An unavoidable part of growing into a teenager is the dreaded Talk. The Talk where you sit and squirm in front of your parents while they attempt to educate you on safe sex in the most awkward way possible. My Talk, however, included an additional element. As my mother sat with me on my bed and told me to never let anyone cross the sexual boundaries I chose to hold, she also told me that I must implement another layer between me and my person of interest: I must ask, before kissing someone, whether they had eaten anything containing my various allergens in the past few hours. Now consent may be sexy, sure, but does that apply to interrogating the other person on everything they have consumed since they last brushed their teeth?
This brings me to my revolutionary STOP! NUT? concept. Conceived by my high school best friend after I told her about my mom’s idea and my concern about how I would possibly ask the essential question, she suggested I just blurt out “STOP! NUT?” immediately before my lips approach another’s. Not that that makes the situation any less awkward, mind you, but I appreciated the sentiment. Call me crazy, but that’s not quite the first impression I want to make. Luckily, I have yet to use this method in real life. Perhaps this is partially because, for some reason, a not-insignificant number of the people I’ve kissed (and an even larger number of crushes) have also been allergic to nuts. Whoever said opposites attract was clearly wrong.
My odd ability to attract other allergy kids and my lack of kissing-induced trips to the ER don’t mean I haven’t had close calls. While I haven’t quite put the STOP! NUT? into action (sorry mom), I have paused mid-make-out, remembered they had mentioned how their roommate got these delicious new snacks with some nut filling, and, in a panic, asked, “Wait, you didn’t have any of those, did you?”
You may be thinking, “That’s ridiculous, there’s no way you could get an allergic reaction by kissing someone.” But, I assure you, as if the general embarrassment of having allergies isn’t enough, this is yet another disadvantage of being an allergy kid. While I don’t have the personal experience to prove it (so far), my fellow allergic friends can affirm that one can, in fact, have a reaction from kissing. One such friend, who is allergic to avocados, among other things (who the hell is allergic to bananas?), kissed his girlfriend, who had eaten an avocado shortly before, and his mouth immediately began to itch. Miserable? For sure. But there’s a sort of intimacy in it. Ever since then, she never forgets to brush her teeth as soon as she eats something he can’t. When they go out to eat, she’ll avoid his allergens like they’re her own. I think there’s something romantic about changing the way you live to accommodate the person you love.

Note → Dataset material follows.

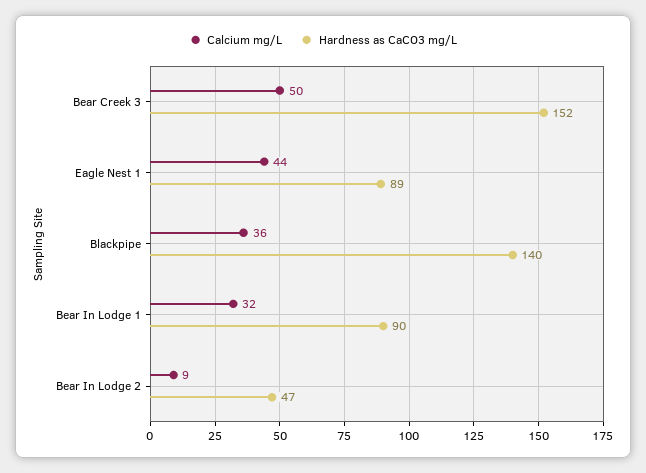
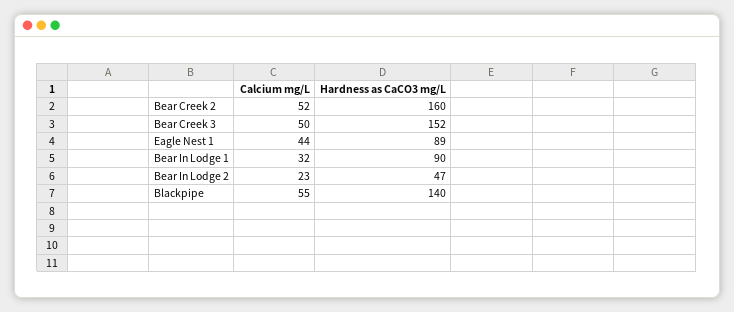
Calcium mg/L, Blackpipe: 36 -> 55
Calcium mg/L, Bear In Lodge 2: 9 -> 23
Calcium mg/L, Bear Creek 2: none -> 52
Hardness as CaCO3 mg/L, Bear Creek 2: none -> 160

There is also an intimacy in the way someone checks the ingredient list before I ask, and in the way their mom already knows what I can’t eat when I visit, and in the way they warn me that something in the menu has pistachios, and in the way they alter their grandmother’s recipe so I can try her cake. When the person I had that close call with, in response to my alarmed question, rolled his eyes and said, “Of course not,” my relief was palpable and my heart was touched. So, as I tolerate the endless jabs of “having allergies is so embarrassing” and “people with allergies shouldn’t exist” (trust me. I, too, believe we should have been eradicated by natural selection long ago), I wait for the person who will no longer eat Reese’s Puffs even if it’s their favorite cereal, for the person that I won’t have to worry about STOP! NUT?-ing, for the person who will drive me to Yale Health when the dining hall fails to correctly label the food.